*** Supplied records Section Begins ***
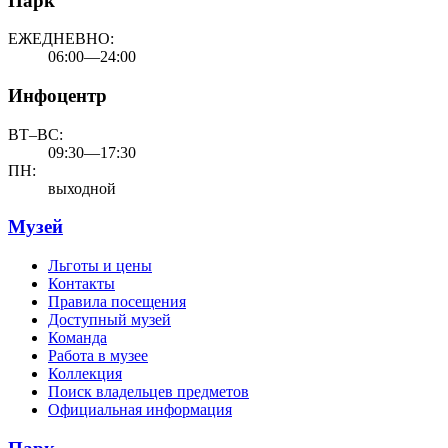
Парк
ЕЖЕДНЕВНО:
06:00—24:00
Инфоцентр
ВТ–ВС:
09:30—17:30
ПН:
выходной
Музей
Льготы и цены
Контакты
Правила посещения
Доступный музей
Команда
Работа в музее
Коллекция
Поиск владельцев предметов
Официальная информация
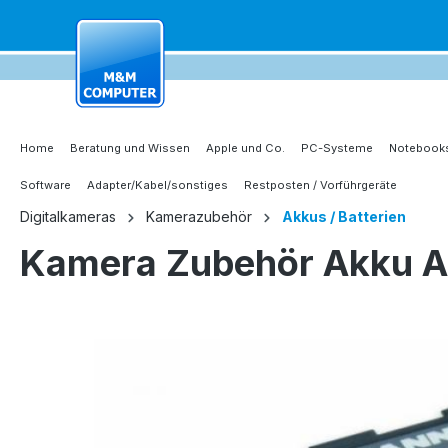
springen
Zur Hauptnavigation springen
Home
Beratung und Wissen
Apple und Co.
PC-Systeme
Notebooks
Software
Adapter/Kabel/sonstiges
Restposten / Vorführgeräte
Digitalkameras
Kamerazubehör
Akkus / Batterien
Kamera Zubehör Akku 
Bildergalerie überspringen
*** Supplied records Section Ends ***
*** Supplied records Section Begins ***
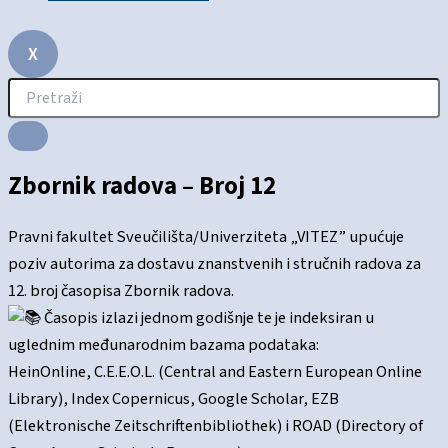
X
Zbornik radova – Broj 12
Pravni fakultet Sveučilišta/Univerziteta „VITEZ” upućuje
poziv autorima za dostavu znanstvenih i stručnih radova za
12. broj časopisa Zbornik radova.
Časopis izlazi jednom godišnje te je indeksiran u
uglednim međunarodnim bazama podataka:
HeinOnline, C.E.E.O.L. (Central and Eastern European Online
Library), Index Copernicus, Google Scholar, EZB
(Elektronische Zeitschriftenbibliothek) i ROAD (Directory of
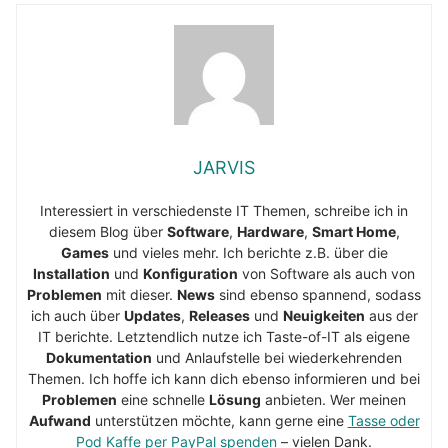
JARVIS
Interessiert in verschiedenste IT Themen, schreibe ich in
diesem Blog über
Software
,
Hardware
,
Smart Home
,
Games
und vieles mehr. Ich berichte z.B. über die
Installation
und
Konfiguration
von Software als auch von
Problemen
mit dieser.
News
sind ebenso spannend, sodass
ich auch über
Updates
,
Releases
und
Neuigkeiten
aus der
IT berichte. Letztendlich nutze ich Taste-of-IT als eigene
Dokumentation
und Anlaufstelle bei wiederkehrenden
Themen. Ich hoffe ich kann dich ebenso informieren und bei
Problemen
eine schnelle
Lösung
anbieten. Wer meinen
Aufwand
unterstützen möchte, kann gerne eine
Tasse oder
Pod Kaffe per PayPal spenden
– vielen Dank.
*** Supplied records Section Ends ***
How to complete this task:
Could you set down, exactly as written, the lines above between the one holding "Akkus / Batterien" and the one holding "Bildergalerie überspringen", inclusive, and nothing more?

Exercise solution:
Akkus / Batterien
Kamera Zubehör Akku 
Bildergalerie überspringen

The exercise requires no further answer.